_Work required_:
Copy out every line of text in the data below word for word, leaving out the pictures.
★ ★ ★ ★
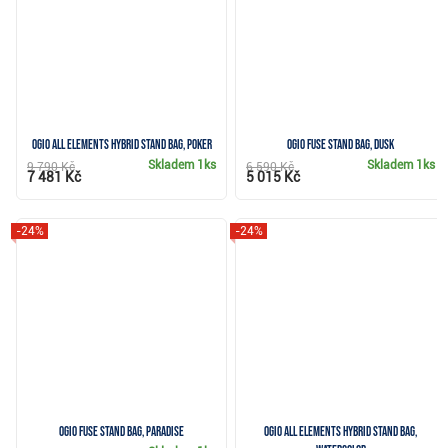
Ogio All Elements Hybrid stand bag, poker
Ogio Fuse stand bag, dusk
Skladem
1ks
Skladem
1ks
9 790 Kč
6 590 Kč
7 481 Kč
5 015 Kč
-24%
-24%
Ogio Fuse stand bag, paradise
Ogio All Elements Hybrid stand bag,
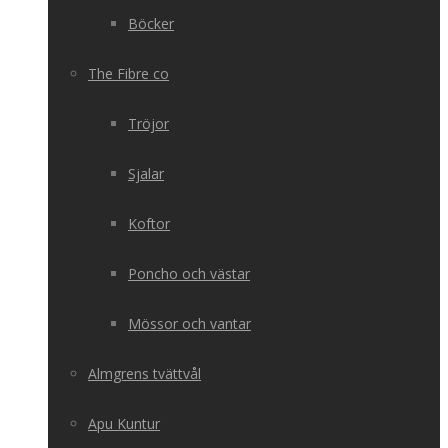
Böcker
The Fibre co
Tröjor
Sjalar
Koftor
Poncho och västar
Mössor och vantar
Almgrens tvättvål
Apu Kuntur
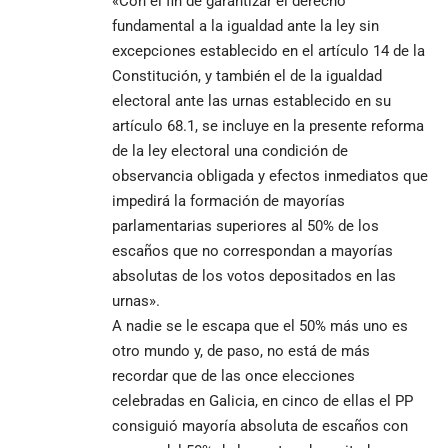
«Con el fin de garantizar el derecho
fundamental a la igualdad ante la ley sin
excepciones establecido en el artículo 14 de la
Constitución, y también el de la igualdad
electoral ante las urnas establecido en su
artículo 68.1, se incluye en la presente reforma
de la ley electoral una condición de
observancia obligada y efectos inmediatos que
impedirá la formación de mayorías
parlamentarias superiores al 50% de los
escaños que no correspondan a mayorías
absolutas de los votos depositados en las
urnas».
A nadie se le escapa que el 50% más uno es
otro mundo y, de paso, no está de más
recordar que de las once elecciones
celebradas en Galicia, en cinco de ellas el PP
consiguió mayoría absoluta de escaños con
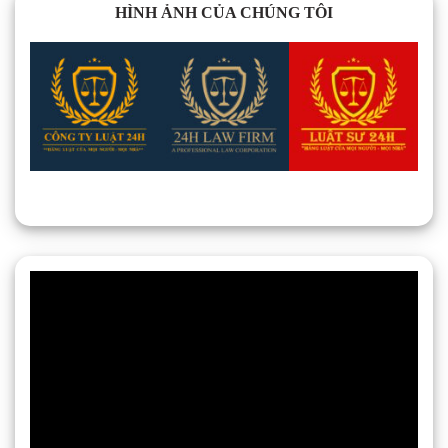
HÌNH ẢNH CỦA CHÚNG TÔI
Trình
chơi
Video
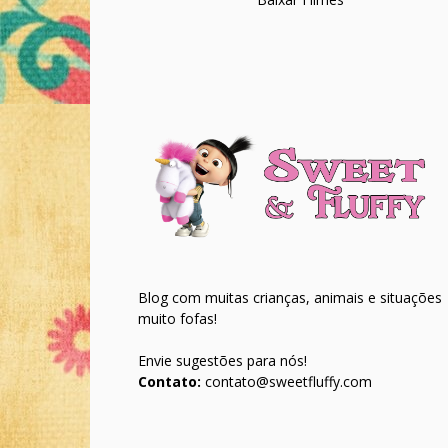
Blog com muitas crianças, animais e situações
muito fofas!
Envie sugestões para nós!
Contato:
contato@sweetfluffy.com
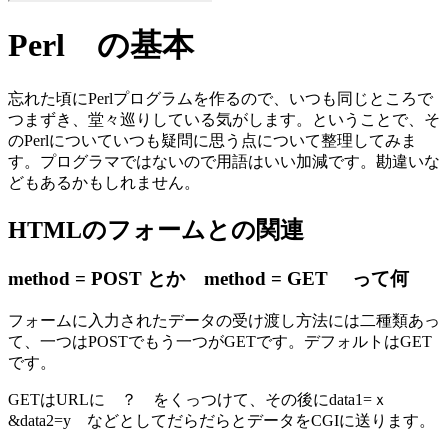
Perl の基本
忘れた頃にPerlプログラムを作るので、いつも同じところで
つまずき、堂々巡りしている気がします。ということで、そ
のPerlについていつも疑問に思う点について整理してみま
す。プログラマではないので用語はいい加減です。勘違いな
どもあるかもしれません。
HTMLのフォームとの関連
method = POST とか method = GET って何
フォームに入力されたデータの受け渡し方法には二種類あっ
て、一つはPOSTでもう一つがGETです。デフォルトはGET
です。
GETはURLに ？ をくっつけて、その後にdata1=ｘ
&data2=y などとしてだらだらとデータをCGIに送ります。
★ ★ ★ ★
_Answer below_:
Ogio All Elements Hybrid stand bag, poker
Ogio Fuse stand bag, dusk
Skladem
1ks
Skladem
1ks
9 790 Kč
6 590 Kč
7 481 Kč
5 015 Kč
-24%
-24%
Ogio Fuse stand bag, paradise
Ogio All Elements Hybrid stand bag,
Böcker
The Fibre co
Tröjor
Sjalar
Koftor
Poncho och västar
Mössor och vantar
Almgrens tvättvål
Apu Kuntur
«Con el fin de garantizar el derecho
fundamental a la igualdad ante la ley sin
excepciones establecido en el artículo 14 de la
Constitución, y también el de la igualdad
electoral ante las urnas establecido en su
artículo 68.1, se incluye en la presente reforma
de la ley electoral una condición de
observancia obligada y efectos inmediatos que
impedirá la formación de mayorías
parlamentarias superiores al 50% de los
escaños que no correspondan a mayorías
absolutas de los votos depositados en las
urnas».
A nadie se le escapa que el 50% más uno es
otro mundo y, de paso, no está de más
recordar que de las once elecciones
celebradas en Galicia, en cinco de ellas el PP
consiguió mayoría absoluta de escaños con
HÌNH ẢNH CỦA CHÚNG TÔI
Trình
chơi
Video
Blog com muitas crianças, animais e situações
muito fofas!
Envie sugestões para nós!
Contato:
contato@sweetfluffy.com
Perl の基本
忘れた頃にPerlプログラムを作るので、いつも同じところで
つまずき、堂々巡りしている気がします。ということで、そ
のPerlについていつも疑問に思う点について整理してみま
す。プログラマではないので用語はいい加減です。勘違いな
どもあるかもしれません。
HTMLのフォームとの関連
method = POST とか method = GET って何
フォームに入力されたデータの受け渡し方法には二種類あっ
て、一つはPOSTでもう一つがGETです。デフォルトはGET
です。
GETはURLに ？ をくっつけて、その後にdata1=ｘ
&data2=y などとしてだらだらとデータをCGIに送ります。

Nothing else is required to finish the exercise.